> INSTRUCTION
From the entries below, copy every line where the string "eSIM" appears.

(Collected data)
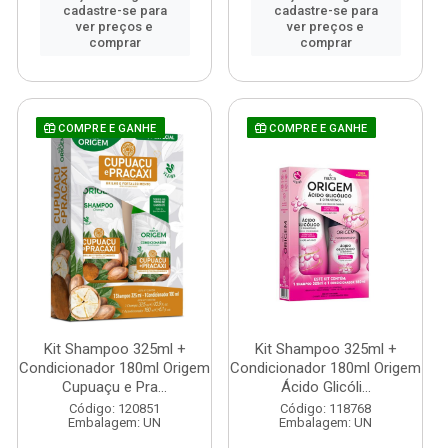
cadastre-se para
cadastre-se para
ver preços e
ver preços e
comprar
comprar
COMPRE E GANHE
COMPRE E GANHE
Kit Shampoo 325ml +
Kit Shampoo 325ml +
Condicionador 180ml Origem
Condicionador 180ml Origem
Cupuaçu e Pra...
Ácido Glicóli...
Código: 120851
Código: 118768
Embalagem: UN
Embalagem: UN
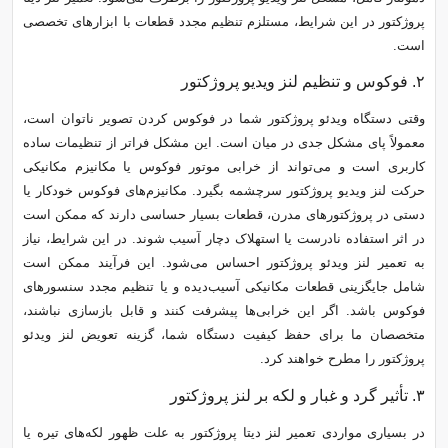
پروژکتور در این شرایط، مستلزم تنظیم مجدد قطعات با ابزارهای تخصصی
است.
۲. فوکوس و تنظیم لنز ویدیو پروژکتور
وقتی دستگاه ویدئو پروژکتور شما در فوکوس کردن تصویر ناتوان است،
معمولاً پای مشکل جدی در میان است. این مشکل فراتر از تنظیمات ساده
کاربری است و می‌تواند از خرابی موتور فوکوس یا مکانیزم مکانیکی
حرکت لنز ویدیو پروژکتور سرچشمه بگیرد. مکانیزم‌های فوکوس خودکار یا
دستی در پروژکتورهای مدرن، قطعات بسیار حساسی دارند که ممکن است
در اثر استفاده نادرست یا استهلاک دچار آسیب شوند. در این شرایط، نیاز
به تعمیر لنز ویدئو پروژکتور احساس می‌شود. این فرآیند ممکن است
شامل جایگزینی قطعات مکانیکی آسیب‌دیده و یا تنظیم مجدد سنسورهای
فوکوس باشد. اگر این خرابی‌ها پیشرفت کنند و قابل بازسازی نباشند،
متخصصان ما برای حفظ کیفیت دستگاه شما، گزینه تعویض لنز ویدئو
پروژکتور را مطرح خواهند کرد.
۳. تأثیر گرد و غبار و لکه بر لنز پروژکتور
در بسیاری مواردی تعمیر لنز دیتا پروژکتور به علت ظهور لکه‌های تیره یا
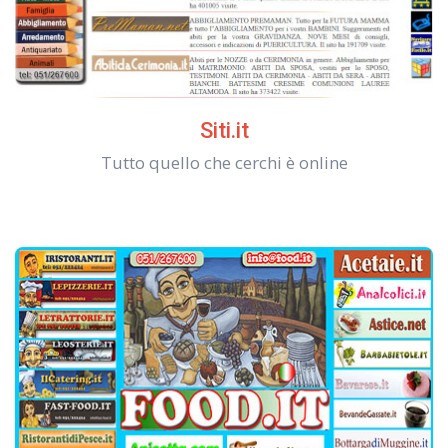
Siti.it
Tutto quello che cerchi è online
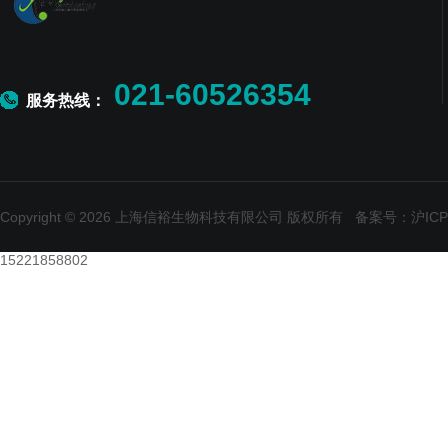
021-60526354
服务热线：
Copyright © 2026 上海信裕生物科技有限公司 版权所有
备案号：沪ICP备
15221858802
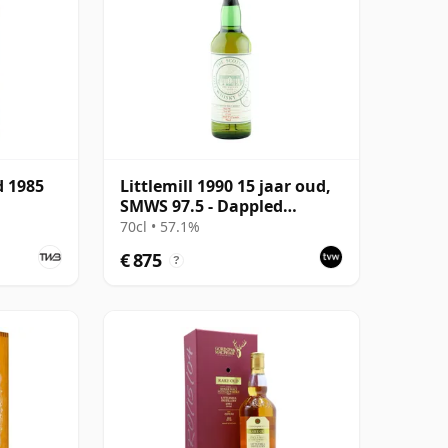
d 1985
Littlemill 1990 15 jaar oud,
SMWS 97.5 - Dappled
Sunlight
70cl • 57.1%
€ 875
?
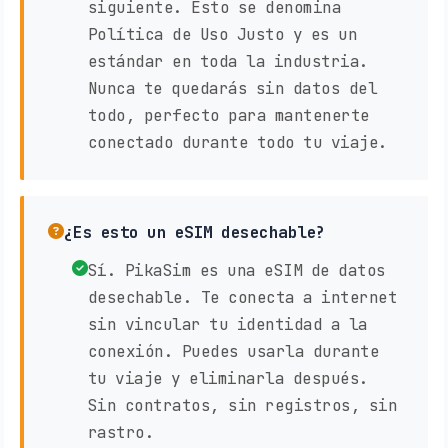
siguiente. Esto se denomina
Política de Uso Justo y es un
estándar en toda la industria.
Nunca te quedarás sin datos del
todo, perfecto para mantenerte
conectado durante todo tu viaje.
¿Es esto un eSIM desechable?
Sí. PikaSim es una eSIM de datos
desechable. Te conecta a internet
sin vincular tu identidad a la
conexión. Puedes usarla durante
tu viaje y eliminarla después.
Sin contratos, sin registros, sin
rastro.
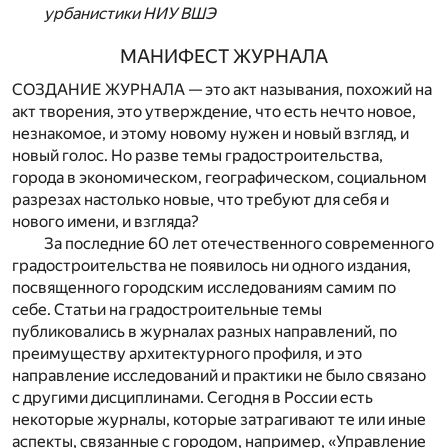
урбанистики
НИУ
ВШЭ
МАНИФЕСТ ЖУРНАЛА
СОЗДАНИЕ ЖУРНАЛА — это акт называния, похожий на
акт творения, это утверждение, что есть нечто новое,
незнакомое, и этому новому нужен и новый взгляд, и
новый голос. Но разве темы градостроительства,
города в экономическом, географическом, социальном
разрезах настолько новые, что требуют для себя и
нового имени, и взгляда?
За последние 60 лет отечественного современного
градостроительства не появилось ни одного издания,
посвященного городским исследованиям самим по
себе. Статьи на градостроительные темы
публиковались в журналах разных направлений, по
преимуществу архитектурного профиля, и это
направление исследований и практики не было связано
с другими дисциплинами. Сегодня в России есть
некоторые журналы, которые затрагивают те или иные
аспекты, связанные с городом, например, «Управление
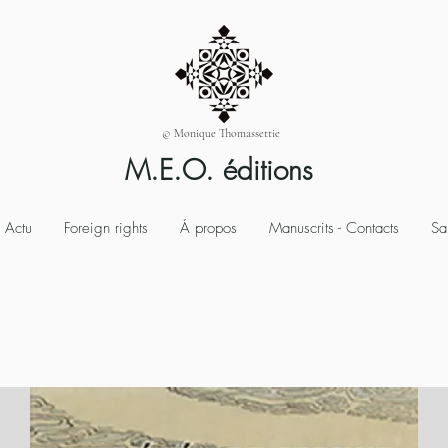
© Monique Thomassettie
M.E.O. éditions
Actu
Foreign rights
Á propos
Manuscrits - Contacts
Sa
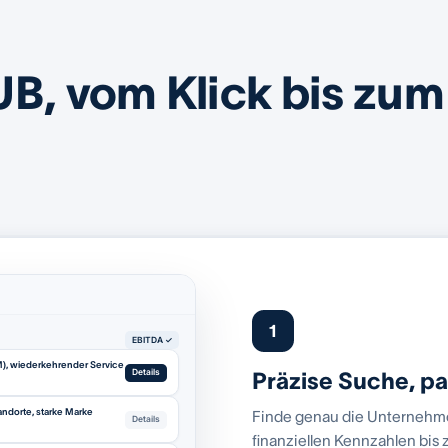
UB, vom Klick bis zum
1
EBITDA ✓
M), wiederkehrender Service
Details
Präzise Suche, p
andorte, starke Marke
Finde genau die Unternehmen
Details
finanziellen Kennzahlen bis 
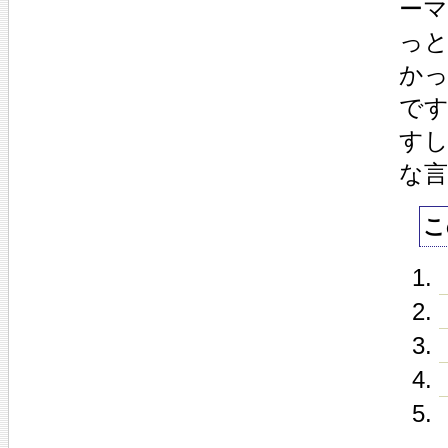
ー
っと
か
で
す
な
こ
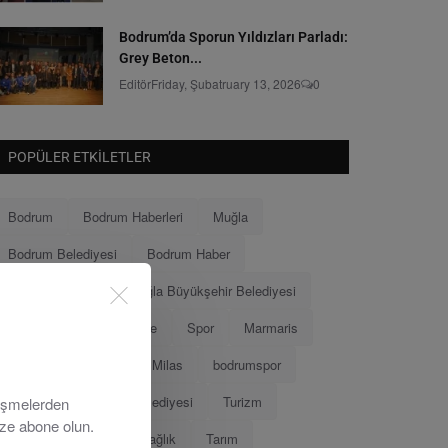
Bodrum’da Sporun Yıldızları Parladı:
Grey Beton...
Editör
Friday, Şubatruary 13, 2026
0
POPÜLER ETKILETLER
Bodrum
Bodrum Haberleri
Muğla
Bodrum Belediyesi
Bodrum Haber
Muğla Haberleri
Muğla Büyükşehir Belediyesi
Ahmet Aras
Menteşe
Spor
Marmaris
Menteşe Belediyesi
Milas
bodrumspor
Eğitim
Marmaris Belediyesi
Turizm
lişmelerden
ize abone olun.
Tamer Mandalinci
Sağlık
Tarım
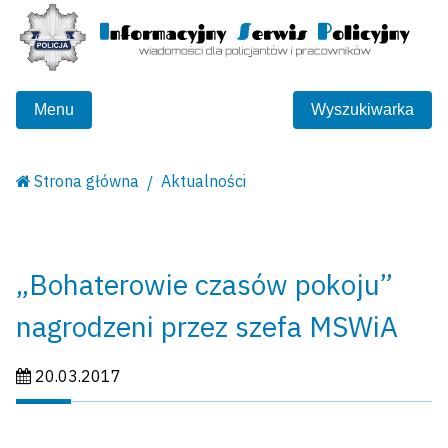
Menu
Wyszukiwarka
Strona główna
Aktualności
„Bohaterowie czasów pokoju”
nagrodzeni przez szefa MSWiA
Data publikacji:
20.03.2017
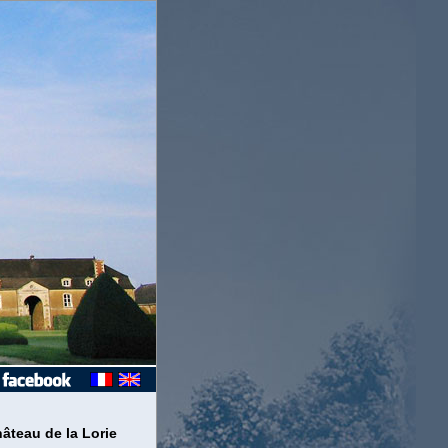
âteau de la Lorie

> FINAL ANSWER
¿Es esto un eSIM desechable?
Sí. PikaSim es una eSIM de datos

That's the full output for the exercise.